▸ TEXTE DE LA PAGE
* * * * * * *

Tisanes purifiantes pour soulager les poumons et «cocktails à l'oxygène» : face à l'épais brouillard gris-brun qui recouvre Oulan-Bator, capitale la plus froide et la plus polluée au monde, un juteux business se développe, promettant aux Mongols de lutter contre les effets du «smog» sur la santé.
Avec ses bidonvilles de yourtes chauffées au poêle à charbon pour affronter le rigoureux hiver mongol, Oulan-Bator a dépassé en 2016 New Delhi et Pékin au rang des capitales les plus polluées, selon un rapport de l'Unicef. Le 30 janvier, la pollution de l'air était ainsi 133 fois plus importante que la limite fixée par l'Organisation mondiale de la santé (OMS). La pneumonie est maintenant la deuxième cause de mortalité chez les enfants de moins de cinq ans, selon l'Unicef.
Tandis que des parents inquiets pressent le gouvernement d'agir, des industriels exploitent le filon des boissons anti-smog bonnes pour la santé, même si l'OMS met en garde contre la réalité de leurs bénéfices. Dans les rayons d'un grand magasin d'Etat, les consommateurs peuvent acheter pour 1,65 euro pièce des bombes d'oxygène en aérosol bleues estampillées "L'air c'est la vie". Chaque bombe permet, à l'aide d'une paille spéciale, de transformer un jus de fruit en cocktail oxygéné à la mousse onctueuse et sucrée.

* * * * * * *

▸ EXTRAIT DE DONNÉES
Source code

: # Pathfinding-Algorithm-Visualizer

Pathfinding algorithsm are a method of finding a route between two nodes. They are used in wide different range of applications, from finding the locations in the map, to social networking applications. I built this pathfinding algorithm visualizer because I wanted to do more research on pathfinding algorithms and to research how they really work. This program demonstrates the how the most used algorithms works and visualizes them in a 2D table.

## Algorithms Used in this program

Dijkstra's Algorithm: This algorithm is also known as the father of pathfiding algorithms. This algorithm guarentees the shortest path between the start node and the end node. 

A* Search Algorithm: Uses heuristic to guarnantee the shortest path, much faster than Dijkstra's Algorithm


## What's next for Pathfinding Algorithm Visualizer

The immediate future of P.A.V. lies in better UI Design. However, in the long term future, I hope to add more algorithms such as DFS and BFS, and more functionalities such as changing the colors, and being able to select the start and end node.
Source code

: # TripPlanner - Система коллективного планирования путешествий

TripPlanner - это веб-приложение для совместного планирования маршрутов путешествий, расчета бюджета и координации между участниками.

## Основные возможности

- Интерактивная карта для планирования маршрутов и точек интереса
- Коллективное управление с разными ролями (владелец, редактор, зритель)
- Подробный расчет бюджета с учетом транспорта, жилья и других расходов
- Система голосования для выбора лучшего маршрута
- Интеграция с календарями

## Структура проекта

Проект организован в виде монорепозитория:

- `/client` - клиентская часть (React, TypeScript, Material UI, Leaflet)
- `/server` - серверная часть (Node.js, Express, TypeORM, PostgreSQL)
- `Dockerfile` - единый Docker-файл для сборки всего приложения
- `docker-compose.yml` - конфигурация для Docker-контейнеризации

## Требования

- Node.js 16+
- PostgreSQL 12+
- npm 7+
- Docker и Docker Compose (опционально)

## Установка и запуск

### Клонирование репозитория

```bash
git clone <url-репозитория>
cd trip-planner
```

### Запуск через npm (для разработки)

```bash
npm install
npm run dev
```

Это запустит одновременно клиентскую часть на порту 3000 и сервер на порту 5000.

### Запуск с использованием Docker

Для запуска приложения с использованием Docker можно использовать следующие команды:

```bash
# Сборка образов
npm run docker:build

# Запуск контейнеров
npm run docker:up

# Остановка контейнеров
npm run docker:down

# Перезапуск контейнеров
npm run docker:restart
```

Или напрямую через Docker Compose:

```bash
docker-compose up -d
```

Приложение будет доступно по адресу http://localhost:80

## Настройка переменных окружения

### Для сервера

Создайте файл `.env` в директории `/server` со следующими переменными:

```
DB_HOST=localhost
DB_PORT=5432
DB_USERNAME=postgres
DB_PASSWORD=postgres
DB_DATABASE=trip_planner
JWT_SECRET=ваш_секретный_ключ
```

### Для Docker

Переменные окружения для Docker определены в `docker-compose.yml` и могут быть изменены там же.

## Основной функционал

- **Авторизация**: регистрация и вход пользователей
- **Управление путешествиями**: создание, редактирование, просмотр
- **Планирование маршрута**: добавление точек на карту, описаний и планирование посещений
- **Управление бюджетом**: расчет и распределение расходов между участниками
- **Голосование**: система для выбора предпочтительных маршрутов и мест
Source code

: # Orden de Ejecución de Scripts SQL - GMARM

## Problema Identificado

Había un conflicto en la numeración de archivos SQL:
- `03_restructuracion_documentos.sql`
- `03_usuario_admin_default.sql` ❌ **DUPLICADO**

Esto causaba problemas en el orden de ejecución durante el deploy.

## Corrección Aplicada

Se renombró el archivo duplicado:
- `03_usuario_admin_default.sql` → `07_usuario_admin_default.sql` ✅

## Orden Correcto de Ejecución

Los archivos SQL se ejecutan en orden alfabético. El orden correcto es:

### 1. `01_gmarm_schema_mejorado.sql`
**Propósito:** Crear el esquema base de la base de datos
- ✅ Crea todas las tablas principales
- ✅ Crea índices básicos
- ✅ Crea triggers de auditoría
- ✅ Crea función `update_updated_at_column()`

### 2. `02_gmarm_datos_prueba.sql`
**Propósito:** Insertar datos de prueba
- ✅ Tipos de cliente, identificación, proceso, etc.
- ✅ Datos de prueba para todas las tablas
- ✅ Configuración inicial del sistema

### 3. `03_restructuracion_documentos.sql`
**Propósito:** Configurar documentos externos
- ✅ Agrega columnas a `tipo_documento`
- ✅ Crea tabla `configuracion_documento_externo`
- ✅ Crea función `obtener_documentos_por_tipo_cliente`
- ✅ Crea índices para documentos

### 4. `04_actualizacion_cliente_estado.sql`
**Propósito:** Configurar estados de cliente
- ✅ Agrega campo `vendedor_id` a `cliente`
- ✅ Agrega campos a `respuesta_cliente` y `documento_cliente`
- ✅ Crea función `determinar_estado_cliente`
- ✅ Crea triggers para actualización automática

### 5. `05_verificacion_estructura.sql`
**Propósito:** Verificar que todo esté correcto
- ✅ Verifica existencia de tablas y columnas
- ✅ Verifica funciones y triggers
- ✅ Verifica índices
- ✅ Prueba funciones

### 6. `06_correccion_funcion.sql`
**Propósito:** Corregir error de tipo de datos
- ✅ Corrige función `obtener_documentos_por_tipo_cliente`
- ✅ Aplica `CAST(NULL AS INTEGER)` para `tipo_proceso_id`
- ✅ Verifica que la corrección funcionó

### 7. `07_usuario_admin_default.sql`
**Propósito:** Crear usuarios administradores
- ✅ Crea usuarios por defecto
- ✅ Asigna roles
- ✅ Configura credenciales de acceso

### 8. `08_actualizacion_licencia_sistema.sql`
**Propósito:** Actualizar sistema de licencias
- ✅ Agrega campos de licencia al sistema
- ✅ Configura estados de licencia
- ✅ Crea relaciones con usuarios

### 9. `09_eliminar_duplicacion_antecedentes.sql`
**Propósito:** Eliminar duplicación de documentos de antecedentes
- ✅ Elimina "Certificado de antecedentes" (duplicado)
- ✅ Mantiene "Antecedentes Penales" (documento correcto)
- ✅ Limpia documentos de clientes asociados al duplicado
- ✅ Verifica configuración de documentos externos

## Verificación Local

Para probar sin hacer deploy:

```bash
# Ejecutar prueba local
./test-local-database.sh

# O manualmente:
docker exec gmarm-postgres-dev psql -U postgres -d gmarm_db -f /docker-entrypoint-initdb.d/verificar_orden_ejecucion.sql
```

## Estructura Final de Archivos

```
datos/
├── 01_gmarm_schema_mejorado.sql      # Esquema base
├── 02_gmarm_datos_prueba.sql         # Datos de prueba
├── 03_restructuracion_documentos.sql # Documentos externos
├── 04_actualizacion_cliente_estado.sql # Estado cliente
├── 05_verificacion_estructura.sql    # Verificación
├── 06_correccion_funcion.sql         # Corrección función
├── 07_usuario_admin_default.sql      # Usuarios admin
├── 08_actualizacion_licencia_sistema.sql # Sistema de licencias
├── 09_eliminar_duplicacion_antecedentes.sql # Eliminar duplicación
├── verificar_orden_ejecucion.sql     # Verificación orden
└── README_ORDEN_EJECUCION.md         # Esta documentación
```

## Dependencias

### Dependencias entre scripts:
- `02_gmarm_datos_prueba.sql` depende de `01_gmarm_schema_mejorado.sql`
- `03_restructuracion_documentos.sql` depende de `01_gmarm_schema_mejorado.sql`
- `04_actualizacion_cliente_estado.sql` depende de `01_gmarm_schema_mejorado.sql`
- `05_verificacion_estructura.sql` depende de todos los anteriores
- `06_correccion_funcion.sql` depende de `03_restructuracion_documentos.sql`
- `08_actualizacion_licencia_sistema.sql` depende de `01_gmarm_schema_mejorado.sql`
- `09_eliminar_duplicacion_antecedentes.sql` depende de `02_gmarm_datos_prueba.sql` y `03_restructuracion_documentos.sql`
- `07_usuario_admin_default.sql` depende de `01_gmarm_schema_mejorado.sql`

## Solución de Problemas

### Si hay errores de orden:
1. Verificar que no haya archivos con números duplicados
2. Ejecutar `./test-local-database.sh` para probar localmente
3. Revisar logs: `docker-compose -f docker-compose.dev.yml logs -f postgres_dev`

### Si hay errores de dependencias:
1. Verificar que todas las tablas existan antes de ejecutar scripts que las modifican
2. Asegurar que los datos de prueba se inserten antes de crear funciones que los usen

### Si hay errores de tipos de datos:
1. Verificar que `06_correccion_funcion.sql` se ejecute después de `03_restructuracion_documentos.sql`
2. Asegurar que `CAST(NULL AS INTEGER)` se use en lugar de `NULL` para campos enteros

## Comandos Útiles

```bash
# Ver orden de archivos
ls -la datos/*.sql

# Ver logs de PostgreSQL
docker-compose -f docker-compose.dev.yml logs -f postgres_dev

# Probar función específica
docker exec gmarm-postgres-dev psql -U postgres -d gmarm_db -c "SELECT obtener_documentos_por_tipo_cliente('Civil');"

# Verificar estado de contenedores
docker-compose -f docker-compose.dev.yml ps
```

* * * * * * *

▸ CONSIGNE 1
Mettez à jour le passage de l'article sur la pollution d'Oulan-Bator allant de « Avec ses bidonvilles » jusqu'à « ans, selon l'Unicef. », en remplaçant « pneumonie » par « bronchiolite ».
▸ CONSIGNE 2
D'après l'article sur la pollution d'Oulan-Bator, quel est le prix d'une bombe d'oxygène en aérosol dans le grand magasin d'Etat ?
▸ CONSIGNE 3
Reprenez l'article sur la pollution d'Oulan-Bator à la suite de sa dernière phrase.
Les enregistrements ne servent pas pour ce travail.

▸ CORRIGÉ 1
Avec ses bidonvilles de yourtes chauffées au poêle à charbon pour affronter le rigoureux hiver mongol, Oulan-Bator a dépassé en 2016 New Delhi et Pékin au rang des capitales les plus polluées, selon un rapport de l'Unicef. Le 30 janvier, la pollution de l'air était ainsi 133 fois plus importante que la limite fixée par l'Organisation mondiale de la santé (OMS). La bronchiolite est maintenant la deuxième cause de mortalité chez les enfants de moins de cinq ans, selon l'Unicef.

▸ CORRIGÉ 2
Elle coûte 1,65 euro pièce.

▸ CORRIGÉ 3
D'autres commerces et pharmacies proposent à leurs clients de transformer leur jus de fruits en cocktail mousseux grâce à un appareil ressemblant à une machine à café. Coût de l'opération: 0,80 euro. Dans les rues, des publicités promettent que «boire un seul cocktail oxygéné équivaut à une marche de trois heures dans une forêt verdoyante».
Cocktails «miracle»
Les femmes enceintes figurent parmi les principaux consommateurs de cette boisson venue de Russie voisine, certaines affirmant suivre les prescriptions de leur médecin.
Munguntuul Batbayar, une comptable de 34 ans mère de trois enfants, a bu ces cocktails «miracle» lorsqu'elle était enceinte. Pour finir par dépenser bien plus en médicaments. «Chaque hiver, nous n'arrêtons pas d'avaler des médicaments», explique-t-elle à l'AFP. «Au point qu'ils sont devenus des produits de consommation courante qu'on achète régulièrement».
Comme beaucoup de Mongols, elle a dû s'équiper en purificateurs pour protéger sa famille à la maison. Ses trois machines, qui filtrent les particules présentes dans l'air, lui ont coûté 245 euros, et à chaque fois qu'elle change les filtres, elle est horrifiée de constater ce qui s'y est déposé.
Le niveau moyen de particules fines (PM 2,5), très dangereuses car elles pénètrent dans les poumons, était en moyenne de 75 microgrammes par mètre cube l'an passé à Oulan-Bator. C'est trois fois le niveau recommandé par l'OMS pour une exposition de vingt-quatre heures.